ABOUT THIS EXERCISE:
Everything from the first line of the material to the line containing "6: (371, 389, 1.18)", inclusive, must be given again exactly; no pictures, and nothing past that line.

INPUT DATA:

^^^^

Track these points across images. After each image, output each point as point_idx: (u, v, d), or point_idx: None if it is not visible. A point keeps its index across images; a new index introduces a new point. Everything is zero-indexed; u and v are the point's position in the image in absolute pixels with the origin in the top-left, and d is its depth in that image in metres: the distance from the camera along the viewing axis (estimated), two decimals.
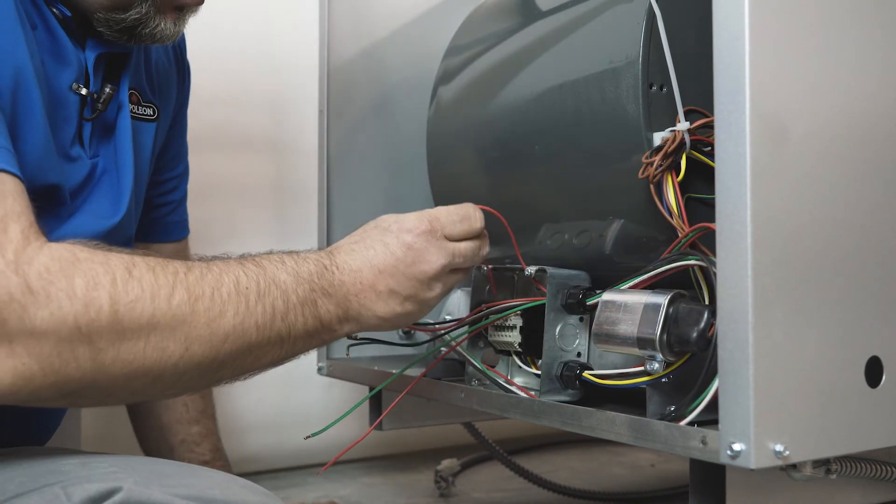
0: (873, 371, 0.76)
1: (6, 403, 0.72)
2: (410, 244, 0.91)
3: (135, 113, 1.04)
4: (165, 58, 1.14)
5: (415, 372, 1.10)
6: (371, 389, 1.18)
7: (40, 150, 0.87)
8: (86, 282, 0.71)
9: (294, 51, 1.71)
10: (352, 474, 1.74)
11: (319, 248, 0.93)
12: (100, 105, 0.95)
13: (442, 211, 0.95)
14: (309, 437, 1.06)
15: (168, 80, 1.13)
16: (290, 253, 0.88)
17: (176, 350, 0.75)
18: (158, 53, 1.12)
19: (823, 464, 0.77)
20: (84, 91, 0.93)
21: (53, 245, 0.73)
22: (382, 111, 1.33)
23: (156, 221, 1.23)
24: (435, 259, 0.91)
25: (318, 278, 0.87)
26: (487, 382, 1.02)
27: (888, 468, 0.85)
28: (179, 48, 1.19)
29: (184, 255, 1.30)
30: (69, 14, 0.92)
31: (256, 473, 1.73)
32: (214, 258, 0.84)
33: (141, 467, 0.76)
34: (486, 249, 0.97)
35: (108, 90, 0.95)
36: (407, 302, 0.90)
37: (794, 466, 0.75)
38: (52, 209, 0.92)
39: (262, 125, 1.78)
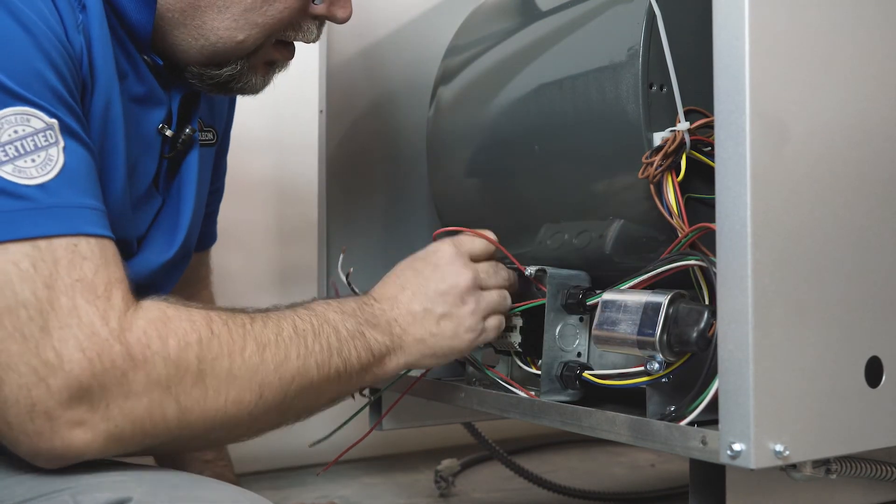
0: (873, 371, 0.76)
1: (92, 458, 0.74)
2: (437, 264, 0.95)
3: (200, 140, 1.04)
4: None
5: (415, 372, 1.10)
6: (371, 391, 1.18)
7: (119, 204, 0.88)
8: (177, 342, 0.76)
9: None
10: (352, 474, 1.74)
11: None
12: (179, 145, 0.97)
13: (461, 236, 1.00)
14: (313, 444, 1.07)
15: (222, 102, 1.14)
16: (330, 298, 0.94)
17: (251, 399, 0.80)
18: None
19: (823, 464, 0.77)
20: (169, 132, 0.95)
21: (146, 305, 0.77)
22: (382, 111, 1.33)
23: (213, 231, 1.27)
24: (463, 274, 0.94)
25: (361, 311, 0.91)
26: (487, 382, 1.02)
27: (888, 468, 0.85)
28: None
29: (204, 261, 1.33)
30: (161, 63, 0.92)
31: (256, 473, 1.73)
32: (269, 309, 0.87)
33: (150, 478, 0.76)
34: (503, 272, 0.99)
35: (188, 131, 0.97)
36: (443, 321, 0.93)
37: (794, 466, 0.74)
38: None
39: (262, 125, 1.78)
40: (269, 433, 0.87)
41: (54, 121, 0.76)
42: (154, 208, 0.97)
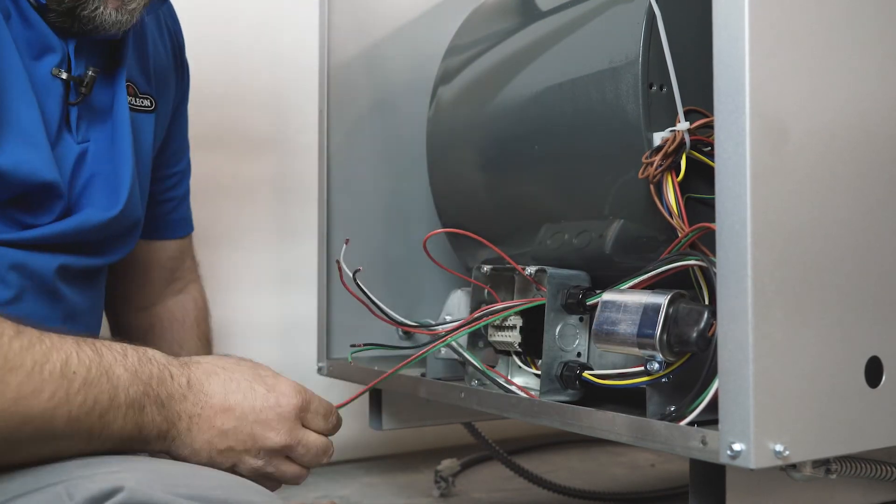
0: (873, 371, 0.76)
1: None
2: (273, 406, 0.87)
3: (132, 105, 1.05)
4: (164, 53, 1.15)
5: (413, 372, 1.10)
6: (371, 391, 1.18)
7: (30, 144, 0.88)
8: None
9: (294, 51, 1.71)
10: (352, 474, 1.74)
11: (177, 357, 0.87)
12: (83, 89, 0.96)
13: (315, 398, 0.92)
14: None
15: (166, 74, 1.14)
16: (137, 348, 0.82)
17: None
18: (156, 48, 1.13)
19: (823, 464, 0.77)
20: (64, 75, 0.94)
21: None
22: (382, 111, 1.33)
23: (159, 218, 1.23)
24: (280, 437, 0.87)
25: (158, 384, 0.82)
26: (487, 382, 1.02)
27: (888, 468, 0.85)
28: (178, 44, 1.20)
29: (188, 253, 1.32)
30: (44, 1, 0.92)
31: None
32: (53, 330, 0.77)
33: (143, 467, 0.76)
34: (327, 457, 0.93)
35: (90, 73, 0.96)
36: (227, 453, 0.85)
37: (793, 466, 0.75)
38: (50, 205, 0.93)
39: (262, 125, 1.78)
40: None
41: None
42: (72, 154, 0.96)
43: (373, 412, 1.24)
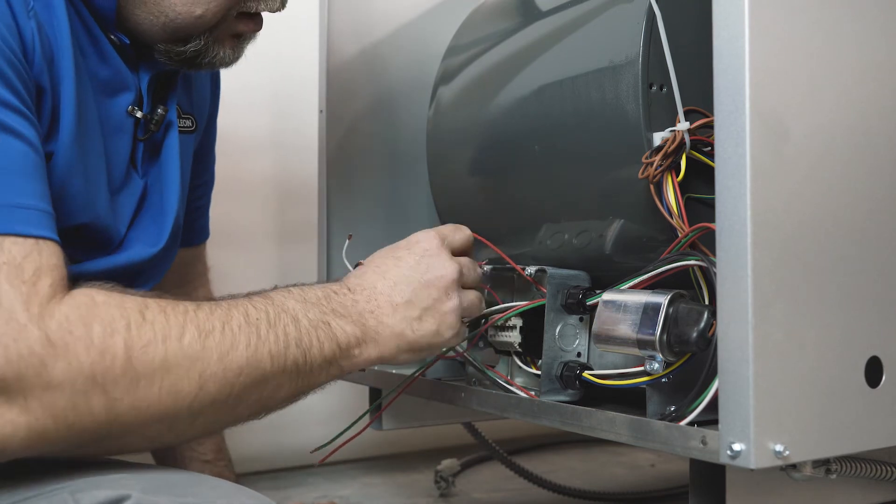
0: (873, 371, 0.76)
1: (19, 457, 0.71)
2: (422, 253, 0.91)
3: (179, 127, 1.04)
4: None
5: (410, 370, 1.10)
6: (371, 390, 1.18)
7: (96, 187, 0.88)
8: (103, 328, 0.71)
9: (294, 51, 1.71)
10: (352, 474, 1.74)
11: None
12: (152, 126, 0.96)
13: (442, 227, 0.96)
14: (315, 451, 1.06)
15: (203, 90, 1.14)
16: (295, 284, 0.87)
17: (190, 390, 0.74)
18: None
19: (823, 464, 0.77)
20: (139, 114, 0.94)
21: (75, 292, 0.73)
22: (382, 111, 1.33)
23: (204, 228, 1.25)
24: (449, 267, 0.90)
25: (328, 301, 0.86)
26: (487, 382, 1.02)
27: (888, 468, 0.85)
28: None
29: (200, 259, 1.31)
30: (128, 42, 0.92)
31: (256, 473, 1.73)
32: (222, 298, 0.83)
33: (149, 475, 0.76)
34: (478, 270, 0.96)
35: (160, 111, 0.96)
36: (426, 315, 0.89)
37: (794, 466, 0.75)
38: (103, 244, 0.92)
39: (262, 125, 1.78)
40: (269, 433, 0.85)
41: None
42: (136, 192, 0.96)
43: (373, 413, 1.24)
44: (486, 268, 1.03)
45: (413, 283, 0.89)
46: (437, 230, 0.94)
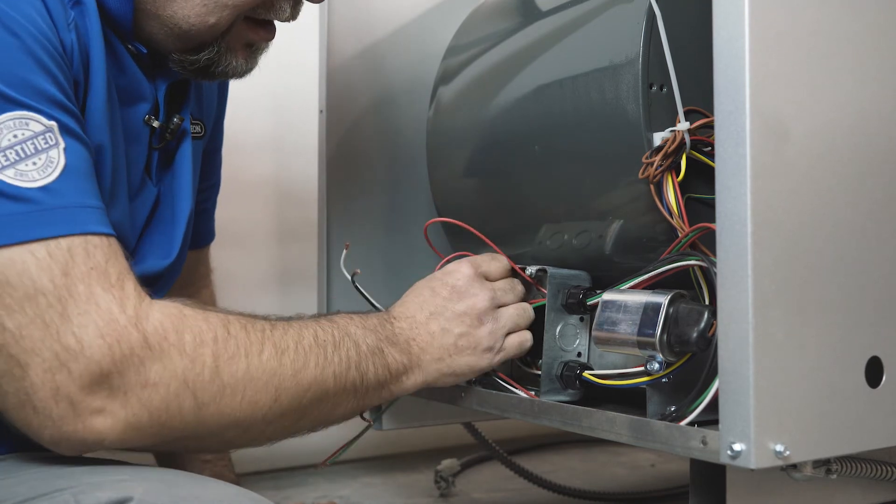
0: (873, 371, 0.76)
1: (109, 449, 0.76)
2: (454, 285, 0.96)
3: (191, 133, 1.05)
4: None
5: None
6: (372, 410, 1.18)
7: (118, 194, 0.89)
8: (193, 338, 0.77)
9: (294, 51, 1.71)
10: (352, 474, 1.74)
11: None
12: (168, 135, 0.97)
13: (477, 257, 1.02)
14: (327, 463, 1.08)
15: (210, 94, 1.14)
16: (356, 312, 0.94)
17: (267, 402, 0.81)
18: None
19: (824, 464, 0.77)
20: (156, 123, 0.95)
21: (162, 302, 0.79)
22: (382, 111, 1.33)
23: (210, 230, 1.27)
24: (480, 294, 0.96)
25: (381, 328, 0.92)
26: (488, 382, 1.01)
27: (888, 468, 0.85)
28: None
29: (203, 261, 1.32)
30: (145, 51, 0.92)
31: (256, 473, 1.73)
32: (291, 318, 0.89)
33: (151, 477, 0.76)
34: (519, 287, 1.00)
35: (176, 120, 0.97)
36: (461, 340, 0.95)
37: (794, 466, 0.75)
38: None
39: (263, 125, 1.78)
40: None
41: (53, 123, 0.77)
42: (150, 199, 0.97)
43: (372, 410, 1.24)
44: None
45: (447, 313, 0.95)
46: (472, 260, 1.00)
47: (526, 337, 0.98)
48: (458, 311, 0.95)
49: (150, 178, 0.97)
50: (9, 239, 0.73)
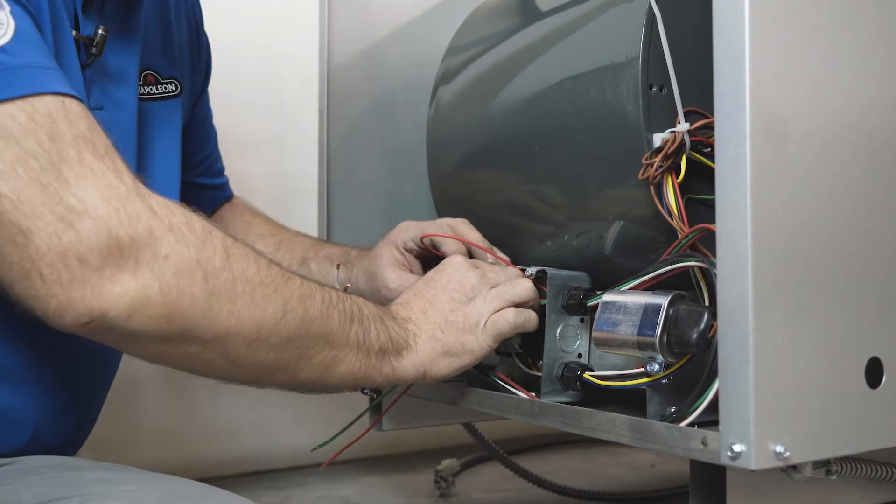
0: (873, 372, 0.76)
1: (110, 332, 0.71)
2: (443, 269, 0.97)
3: (154, 93, 1.02)
4: (186, 31, 1.12)
5: None
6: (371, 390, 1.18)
7: None
8: (202, 225, 0.74)
9: (294, 51, 1.71)
10: (352, 474, 1.74)
11: None
12: (94, 49, 0.91)
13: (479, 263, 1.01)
14: (315, 448, 1.07)
15: (182, 51, 1.11)
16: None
17: (275, 312, 0.77)
18: (179, 28, 1.10)
19: (824, 465, 0.77)
20: (74, 34, 0.89)
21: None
22: (382, 111, 1.33)
23: (221, 189, 1.27)
24: (469, 273, 0.95)
25: (381, 307, 0.92)
26: (488, 383, 1.01)
27: (888, 469, 0.85)
28: (196, 21, 1.17)
29: (244, 214, 1.32)
30: None
31: (256, 473, 1.73)
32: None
33: (159, 486, 0.75)
34: (514, 270, 0.99)
35: (101, 32, 0.91)
36: (451, 315, 0.93)
37: (794, 467, 0.74)
38: None
39: (262, 125, 1.78)
40: (269, 433, 0.86)
41: None
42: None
43: (372, 411, 1.24)
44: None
45: (438, 293, 0.94)
46: (464, 253, 1.01)
47: (516, 315, 0.94)
48: (448, 288, 0.94)
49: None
50: None
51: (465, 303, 0.94)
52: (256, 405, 1.69)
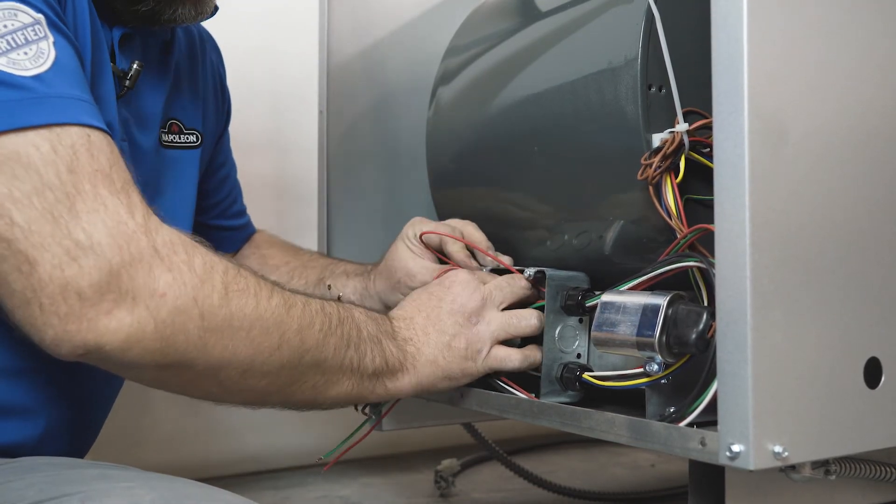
0: (872, 372, 0.76)
1: (106, 362, 0.74)
2: (449, 286, 0.96)
3: (176, 143, 1.05)
4: (211, 84, 1.15)
5: None
6: (372, 408, 1.18)
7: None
8: (203, 262, 0.76)
9: (294, 51, 1.71)
10: (352, 474, 1.75)
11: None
12: (128, 82, 0.94)
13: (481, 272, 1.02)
14: (322, 458, 1.07)
15: (208, 106, 1.14)
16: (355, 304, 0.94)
17: (269, 347, 0.79)
18: (204, 80, 1.13)
19: (822, 465, 0.77)
20: (111, 66, 0.93)
21: (171, 226, 0.77)
22: (382, 111, 1.33)
23: (241, 231, 1.28)
24: (470, 294, 0.95)
25: (382, 322, 0.92)
26: (487, 384, 1.02)
27: (887, 469, 0.85)
28: (220, 75, 1.20)
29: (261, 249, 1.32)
30: None
31: (256, 473, 1.73)
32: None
33: (160, 485, 0.75)
34: (520, 282, 0.99)
35: (136, 66, 0.94)
36: (454, 342, 0.93)
37: (793, 467, 0.74)
38: None
39: (262, 125, 1.78)
40: (269, 433, 0.86)
41: (41, 16, 0.76)
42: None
43: (373, 412, 1.24)
44: (486, 269, 1.03)
45: (442, 313, 0.94)
46: (468, 272, 0.99)
47: (522, 360, 0.95)
48: (451, 309, 0.94)
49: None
50: (7, 125, 0.71)
51: (468, 326, 0.94)
52: None
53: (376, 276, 1.13)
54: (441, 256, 1.07)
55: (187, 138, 1.06)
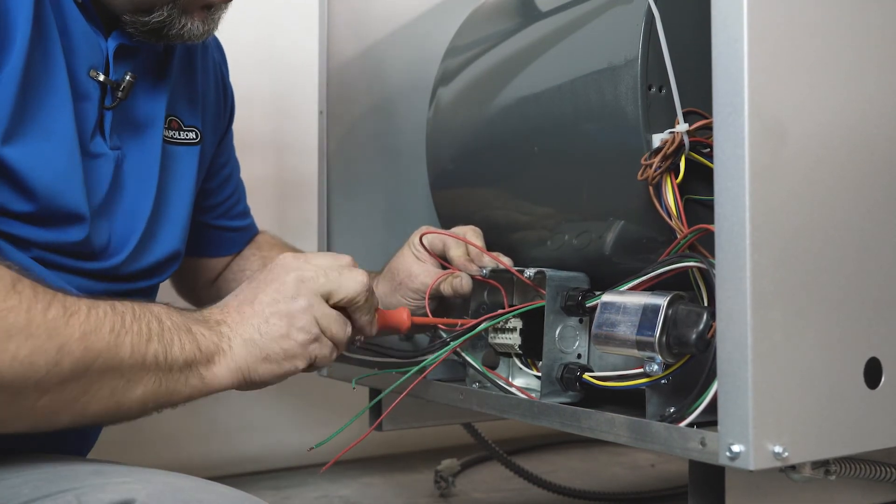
0: (872, 372, 0.76)
1: None
2: (271, 269, 0.91)
3: (176, 139, 1.05)
4: (212, 84, 1.15)
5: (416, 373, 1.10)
6: (370, 391, 1.18)
7: (62, 163, 0.87)
8: None
9: (294, 51, 1.71)
10: (352, 474, 1.75)
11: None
12: (120, 93, 0.93)
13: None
14: (313, 448, 1.07)
15: (207, 103, 1.14)
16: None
17: (44, 364, 0.72)
18: (205, 78, 1.13)
19: (822, 465, 0.77)
20: (101, 78, 0.92)
21: None
22: (382, 112, 1.33)
23: (223, 238, 1.26)
24: (293, 270, 0.90)
25: (189, 313, 0.87)
26: (488, 384, 1.02)
27: (887, 469, 0.85)
28: (222, 74, 1.20)
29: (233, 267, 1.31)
30: (88, 2, 0.91)
31: (256, 473, 1.73)
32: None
33: (155, 479, 0.76)
34: (345, 259, 0.94)
35: (128, 78, 0.94)
36: (272, 317, 0.87)
37: (793, 468, 0.75)
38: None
39: (262, 125, 1.78)
40: (269, 433, 0.85)
41: None
42: (108, 162, 0.94)
43: (373, 412, 1.24)
44: (486, 269, 1.03)
45: (258, 290, 0.89)
46: (303, 262, 0.93)
47: (332, 353, 0.91)
48: (272, 287, 0.89)
49: (103, 138, 0.94)
50: None
51: (287, 301, 0.88)
52: (256, 405, 1.69)
53: (379, 280, 1.12)
54: (443, 262, 1.08)
55: (186, 135, 1.06)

^^^^

PROBLEM SOLUTION:
Track these points across images. After each image, output each point as point_idx: (u, v, d), or point_idx: None if it is not visible. A point keeps its index across images; a new index introduces a new point. Everything is zero-indexed; u and v are the point's position in the image in absolute pixels with the origin in the top-left, and d is its depth in that image in metres: the distance from the camera along the viewing axis (estimated), two decimals.
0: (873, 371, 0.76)
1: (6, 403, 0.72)
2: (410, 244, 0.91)
3: (135, 113, 1.04)
4: (165, 58, 1.14)
5: (415, 372, 1.10)
6: (371, 389, 1.18)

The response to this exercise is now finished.